Our critical stat, which tells us if duplexes sell for less per square foot than single family homes is ~ -1.64.  Our test statistic would need to be below that for us to confidently confirm this.  

In fact, the test statistic is ~ 3.35.  We cannot reject our null hypothesis. 

### What are the chances we are wrong?
Let's check the power of our test, the chance that we would detect the lower average per square foot value of duplexes, if it were there.

In [17]:
effect = cohen_d(sample1, sample2)

power.tt_ind_solve_power(alpha = .95, 
                         nobs1 = len(sample1), 
                         ratio = len(sample1) / len(sample2),
                         alternative = 'smaller',
                         effect_size = effect)

0.9477560624182295

The power of our test is just under .95.  If, in fact, duplexes do sell for less per square foot than single family homes, we would get this same result about 5% of the time.  This gives us ~ 95% confidence that we are not mistaken. 

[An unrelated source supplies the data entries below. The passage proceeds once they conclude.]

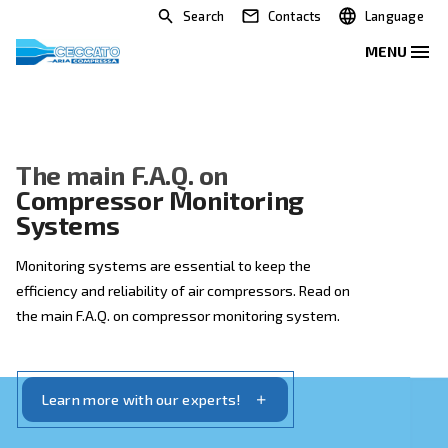
Search
Contacts
The main F.A.Q. on
Compressor Monitoring
Systems
Monitoring systems are essential to keep the
efficiency and reliability of air compressors. Read on
the main F.A.Q. on compressor monitoring system.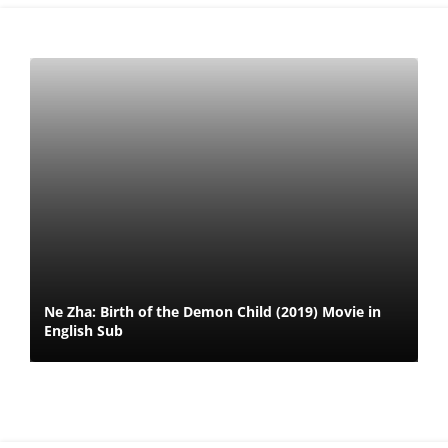
Ne Zha: Birth of the Demon Child (2019) Movie in
English Sub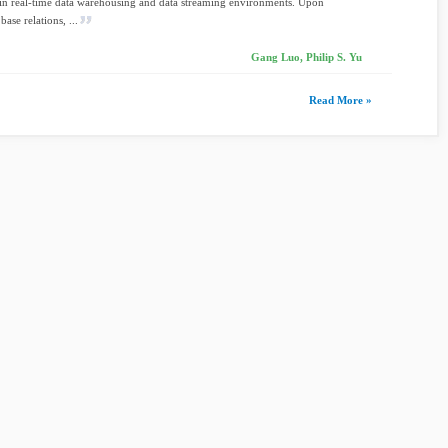
 in real-time data warehousing and data streaming environments. Upon
base relations, ...
Gang Luo, Philip S. Yu
Read More »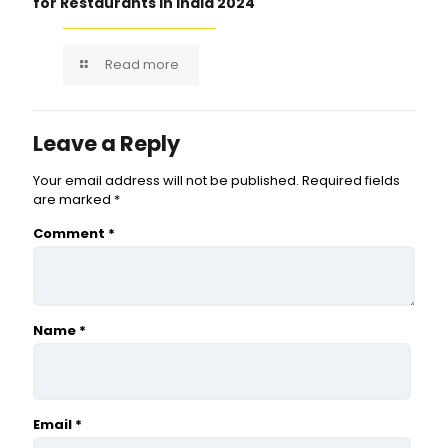
for Restaurants in India 2024
Read more
Leave a Reply
Your email address will not be published.
Required fields
are marked
*
Comment
*
Name
*
Email
*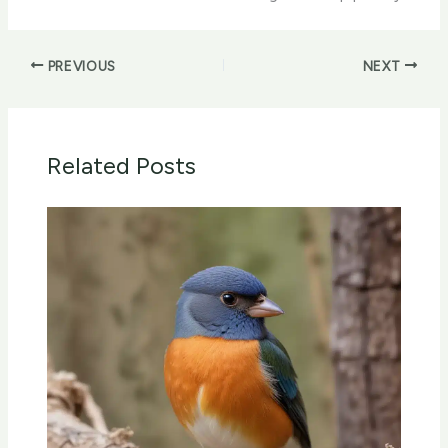
PREVIOUS
NEXT
Related Posts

## It's likely that duplexes do not sell for less than single family homes.

## Next steps

We recommend testing whether duplexes, in fact may sell for more per square foot than single family homes, which our tests may indicate is the case.  If so, subdividing a home into a duplex may be a successful way for some homeowners to improve the value of their home.